I think you are correct that making a polished game takes a lot of time and effort. Money, however, is a tricky thing to quote. How much money has Toady spent on DF? If you don't count his living expenses (which would constitute pay) and food, I think you may get a very surprisingly low number. When you talk about "how much a game costs" you need to remember that a lot of that budget is pay for the people working on it. The rest is licensing and marketing, I would wager. I don't know a lot about development budgets, but I believe this is the case for most projects. I can spend absolutely no money and code a game in my spare time. Several people have and continue to do so. Saying that games cost money to make is silly as you could conceivably have a computer for other reasons and functions than to make a game and may have simply decided to learn Java online in your spare time via free tutorials you found on Google to make a simple menu-driven adventure game. What does that cost to make? Nothing. When you get to "professional" software, however, you need to pay for licenses that are often too damn expensive and often large development teams have computers made for specific tasks like graphics design, program testing, program writing, and compiling. "Cost" is all relative to your method and it is fully possible to create a very polished "no-budget" game using open-source software.

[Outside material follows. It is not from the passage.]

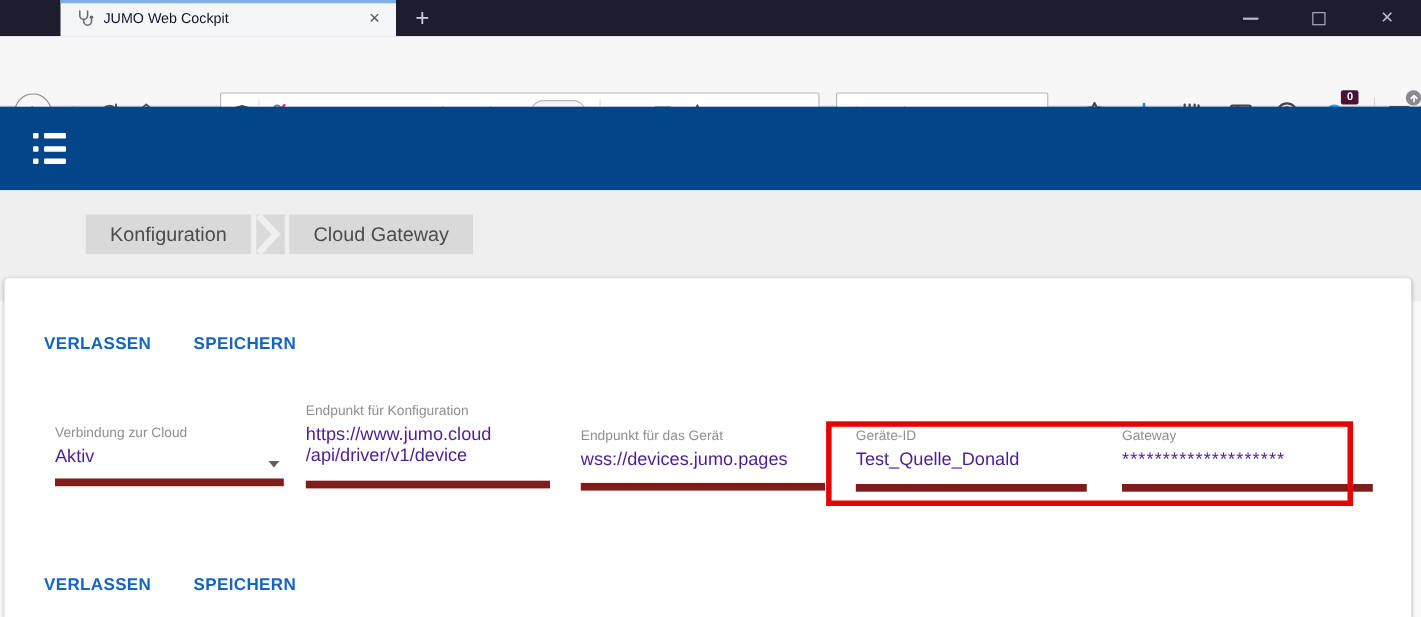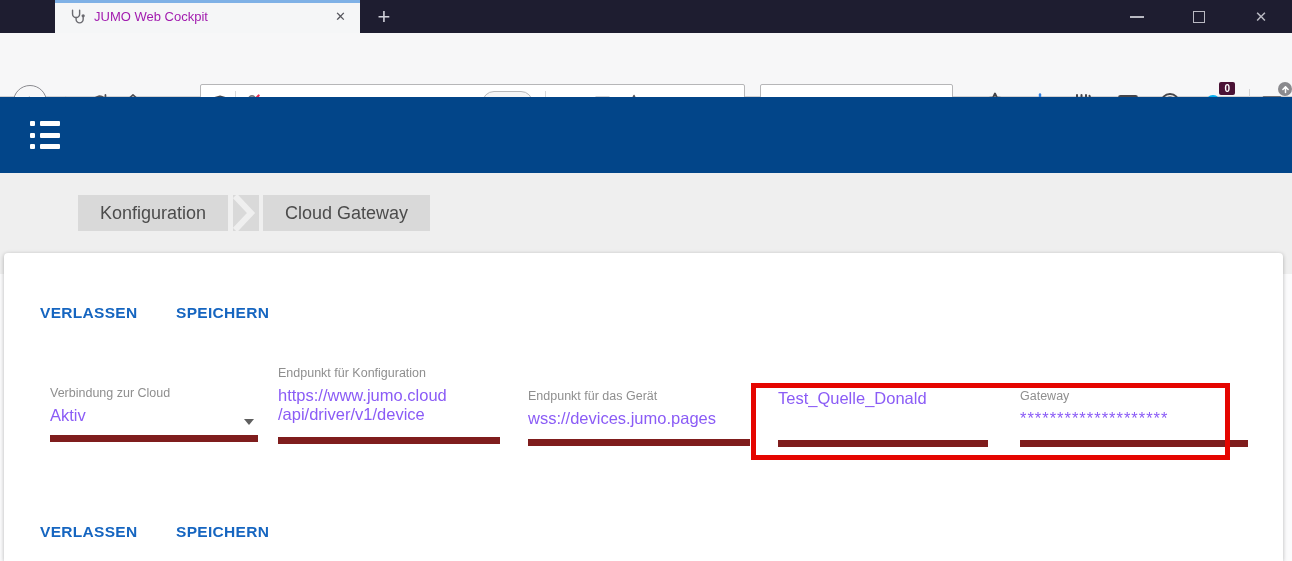"JUMO Web Cockpit" .tab-title { color: #a21caf -> #0f172a }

Also, I respectfully disagree with your stance that open-source software is inferior to licensed software. It is simply a different thing. GIMP can perform, mostly, the same functions as Photoshop. It is made by an open-source team, however, so it tends to be a bit harder to understand and possibly to gain support for, but there are new features and developments being added all the time. I know several commercial programmers that exclusively do their programming work on Linux because they like the platform more for coding purposes. I think GIMP is a similar animal where it really depends on what you do, what you know, and what you are aiming for. If you don't need Photoshop and GIMP does what you want just fine, why get Photoshop? I do, however, concede that commercial programs do offer more integration (although open-source teams are working on that) and polish. I am, however, a proud OpenOffice user and, aside from cross-program formatting problems, I have very few problems with OpenOffice.